[Extract.]

Mr. Webb to Mr. Seward.

No. 16.]

Sir: I have the honor to acknowledge the receipt on the 20th, by the steamer South America, despatches Nos. 174 and 175, of the date of July 30, and also despatch No. 176, in relation to the Nebo claim. Their contents will, of course, receive my immediate attention.

The news from the river Plate is not as satisfactory as this government could wish, but they make the most of it in their newspapers. The great attack on the fortress of Humaita is supposed to have taken place about this time. On the result of that attack necessarily depends the great question of the termination of the war, so utterly ruinous to the financial resources of Brazil, and at the same time so directly affecting the labor question, which is more vital to the welfare of the state than any other.
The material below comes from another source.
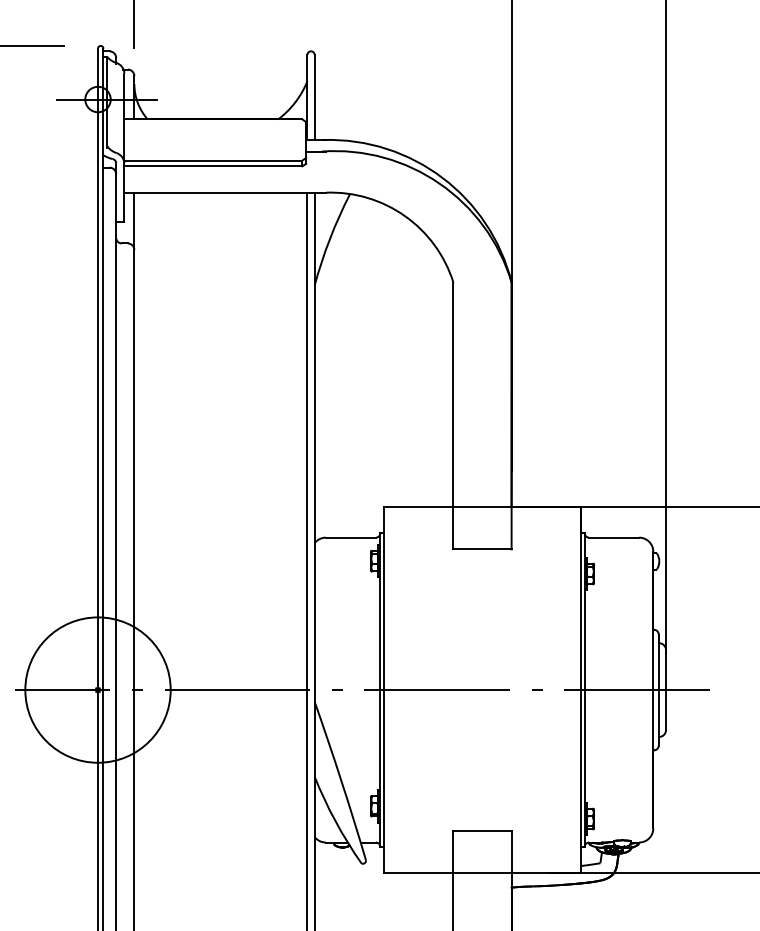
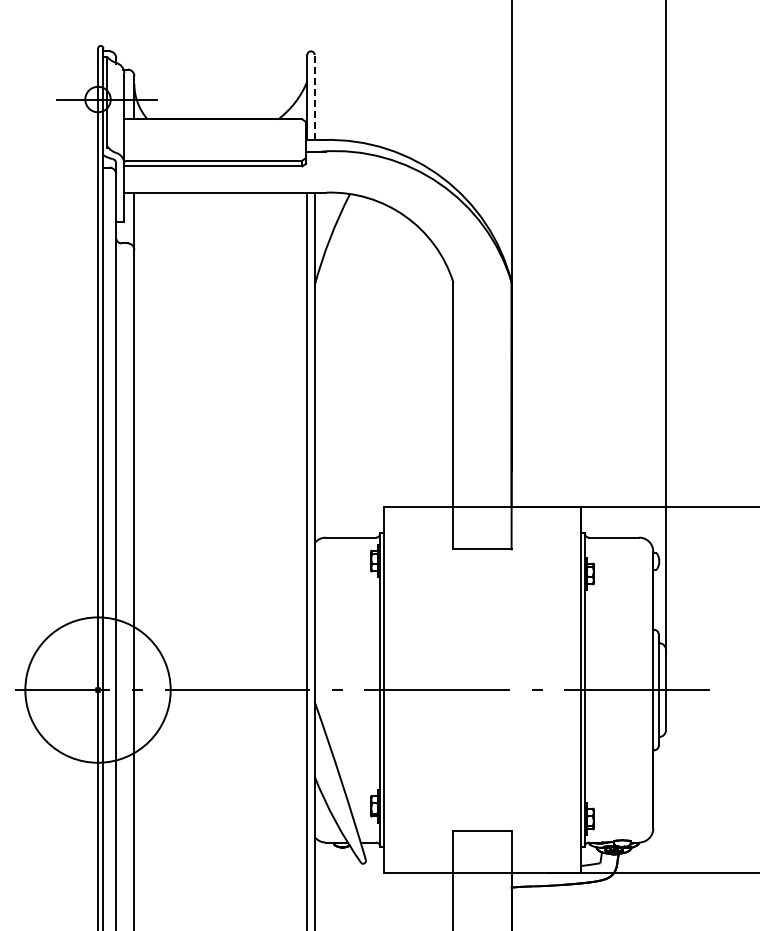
line at (134, 24): present -> none
line at (33, 45): present -> none
line at (314, 97): solid -> dashed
What Brazil requires most is labor—free labor. All her laws, as I have heretofore taken occasion to show, intended to encourage emigration from Europe, are so defective as to have proved failures. And yet, within the last two years not less than twenty thousand, probably more than thirty thousand of her free laborers, have fallen victims to battle and disease. In the mean time, her credit in the money markets of Europe has ceased, and in consequence an unlimited amount of paper money is being issued, without any apparent means of its ever [Page 325] being redeemed. As a consequence, labor and all the necessaries of life are advancing at a fearful rate, and nothing but peace can cause a change for the better, although all parties admit that the war is not only just in itself, but was forced upon Brazil, equally without cause and without notice. * * * *

Brazil’s difficulties are increased by the protest of Peru against the treaty of the allies in relation to their war with Paraguay, and her apprehensions that the United States may indorse that protest.

* * * * * * *

Very respectfully, your obedient servant,

J. WATSON WEBB.

Hon. William H. Seward, Secretary of State, Washington, D. C.